Watercolor beach dock at sunrise, burnout recovery for women

I’m Done.

Like to the depths of my soul done.  I wasn’t sure what that meant at first.  Was it exhaustion?  Constant overwhelm? 

I only knew that I felt a deep need to escape… everything.  

The truth is, I was so good at getting things done that I barely noticed that I stopped taking care of myself.  And I know I am not alone in this.  We do this as we grind away at our lists.  We are thirsty, ignored.  Hungry, ignored.  And tired.  We don’t hear that tiny voice in our head anymore asking for some attention.  But ignoring our own needs while caring for others comes at a cost.

This little tug asking for help is pushed into the background but does not go away.

We may shush our brains as we push through our days, but our body remembers.  It keeps score.  And as we become more and more overwhelmed, that tiny voice will grow louder and louder, until it quite literally becomes impossible to ignore.  

It took me some time before I heard this voice and even more time before I paid attention to it.  All I did know in the beginning was that I wanted out.  In every situation, I had this underlying feeling of looking for an escape.  Every conversation  — playing with my children, talking with friends — all of it was reduced to how can I get out of here?  

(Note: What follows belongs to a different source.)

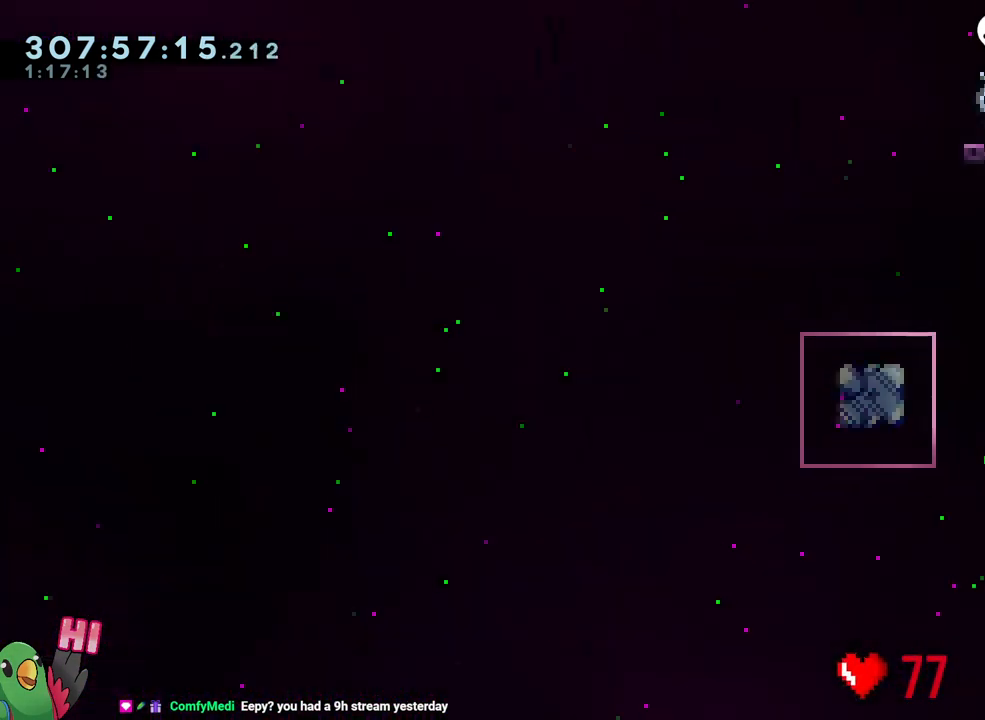
{"buttons": ["Y", "L2", "R1"], "left_stick": "left", "right_stick": "center", "events": [[433, "left_stick", "left"], [467, "Y", "down"]]}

That is where this noticing began — and became hard for me.  How can I want to escape lunch with friends?  I had planned this for weeks.  Why didn’t I want time with my children? 

Am I a bad mom?  

As I started to notice the discomfort in my body, my head soon turned it into words.  I’m done.  With all of this.  And as I pushed through  — like usual — that voice became louder and louder.  Until it finally came to a head, standing in a hallway, yelling at a co-worker.  

Ignoring our needs does not make them go away.  It makes us feel as if we have disappeared.  We feel less, shut down more.  Until our body finally takes control and demands our attention.  

Something needed to change.  I decided right then and there, in that hallway, that I would sit there in that moment and listen — really listen — to what I needed.  No one can pour from an empty cup.  I had to fill mine first.  

And that’s how I started to come back to myself.  By finally caring for what I needed too. 

We are allowed to do this — to honor what we need as well.  It does not make us bad people.  It does not make us selfish.  

Acknowledging my thoughts initially was hard, they were a jumbled,  swirling mess. A lot of emotions began to surface and I didn’t know what to do with them.  Writing helped.  Sitting with them — writing them out as they rose up — helped me start to understand what I was feeling.  Journaling has allowed me to explore what my body has been trying to tell me all along.  This is how I began.